Research: Changes in Marine Ecosystems Using Field-based and Satellite Remote Sensing Time Series
Frank E. Muller-Karger is a biological oceanographer (Professor) at the College of Marine Science, University of South Florida. He is of Hispanic descent via Puerto Rico, and while born in the U.S. he grew up in Venezuela. Muller-Karger conducts research on how marine ecosystems change in time. He uses time series of observations collected by traditional oceanographic methods and by satellite sensors to study changes in water quality, primary production, and biodiversity in coastal and marine environments. This research helps in understanding how large-scale phenomena, like climate change or other disturbances, affect ecosystems including people. The focus of his present work is to assess the importance of continental margins, including areas of upwelling, river discharge, and coral reefs in the global carbon budget. Muller-Karger combines the observations from different satellites to measure ocean color, sea surface temperature, winds, salinity and sea surface elevation and how these change. He uses field-based time series to measure the vertical structure of plankton and how particles settle in the ocean. Much of this work focuses on improving methods to measure the diversity of phytoplankton using remote sensing.

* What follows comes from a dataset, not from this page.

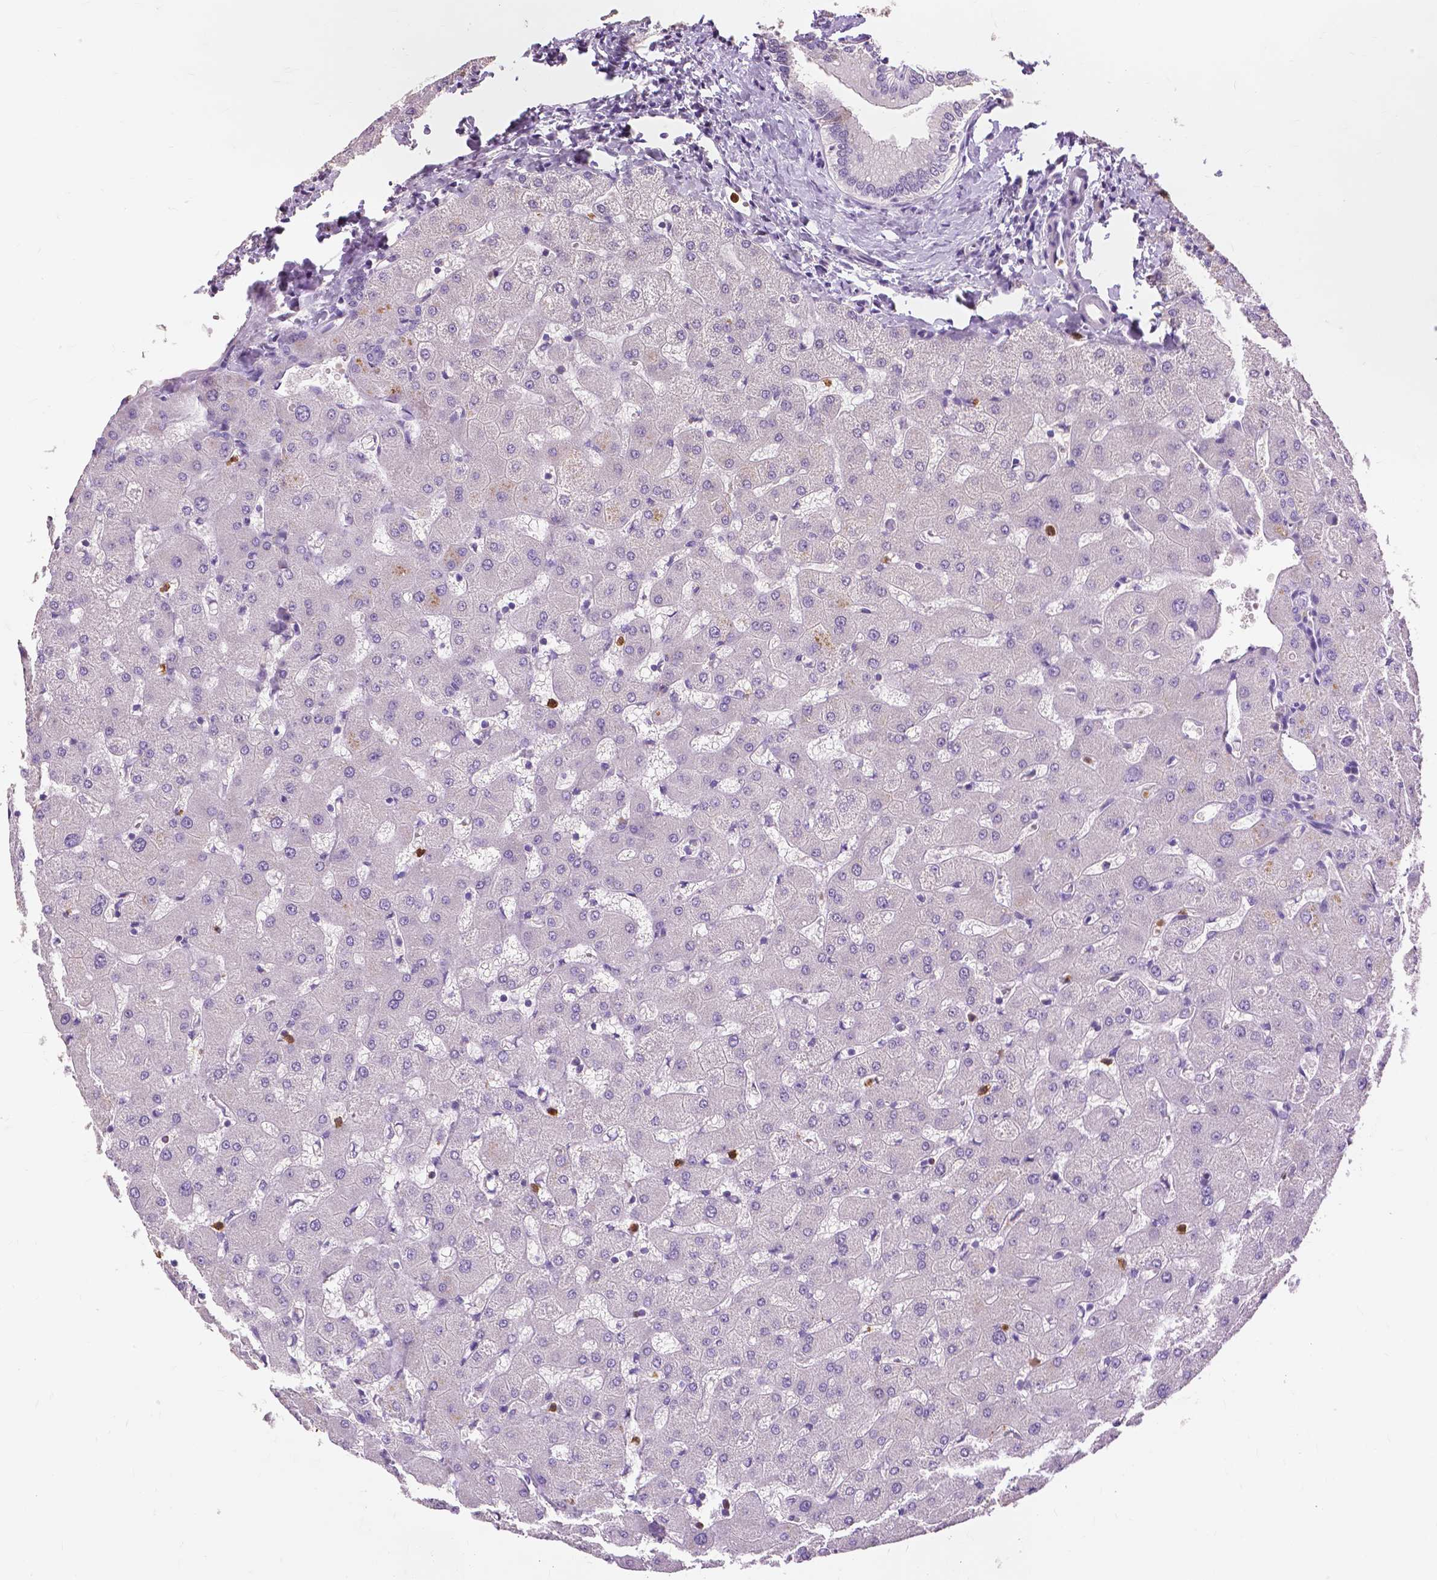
{"staining": {"intensity": "negative", "quantity": "none", "location": "none"}, "tissue": "liver", "cell_type": "Cholangiocytes", "image_type": "normal", "snomed": [{"axis": "morphology", "description": "Normal tissue, NOS"}, {"axis": "topography", "description": "Liver"}], "caption": "This is an IHC photomicrograph of benign liver. There is no expression in cholangiocytes.", "gene": "CXCR2", "patient": {"sex": "female", "age": 63}}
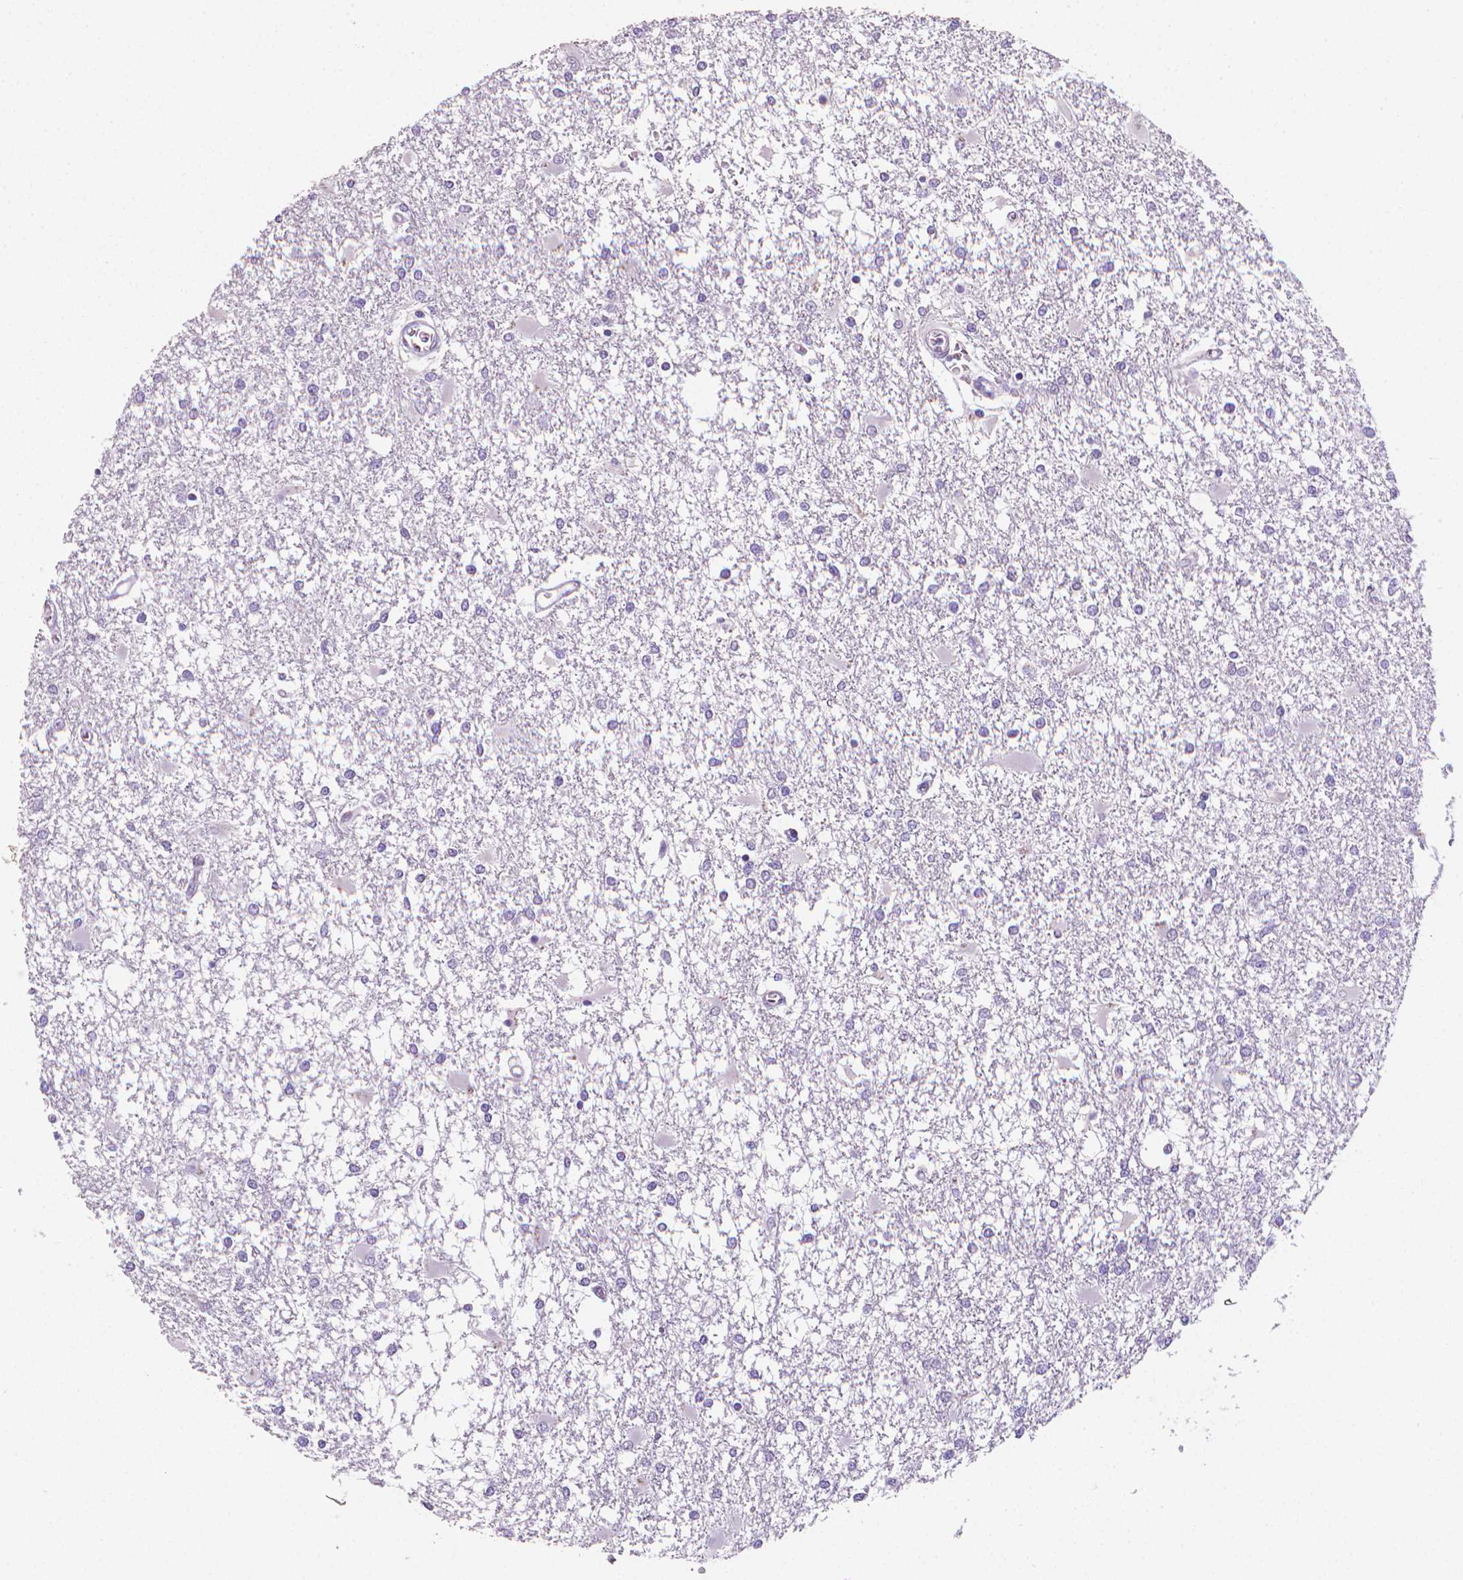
{"staining": {"intensity": "negative", "quantity": "none", "location": "none"}, "tissue": "glioma", "cell_type": "Tumor cells", "image_type": "cancer", "snomed": [{"axis": "morphology", "description": "Glioma, malignant, High grade"}, {"axis": "topography", "description": "Cerebral cortex"}], "caption": "An immunohistochemistry (IHC) photomicrograph of glioma is shown. There is no staining in tumor cells of glioma.", "gene": "XPNPEP2", "patient": {"sex": "male", "age": 79}}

Muller-Karger has worked hand-in-hand with K-12 teachers and students and the public to showcase these new technologies and to highlight the importance of the ocean in our daily lives. He has a keen interest in linking science and education, and in addressing the problem of under-representation of minorities in scientific research programs. Muller-Karger was appointed by President George W. Bush to serve on the U.S. Commission on Ocean Policy in 2001. In 2005, he was appointed to the Ocean Studies Board of the National Research Council/National Academies. He previously received the NASA Jet Propulsion Laboratory Award for Outstanding Contributions and the NASA Administrator Award for Exceptional Contribution and Service for supporting development of satellite technologies for ocean observation. From August 2007-August 2009 he served as Dean of the School for Marine Science and Technology (SMAST) at the University of Massachusetts Dartmouth. He has B.S., M.S. and Ph.D. degrees in marine science and a Masters degree in management, and has authored or co-authored over 120 scientific publications. He speaks fluent Spanish and German.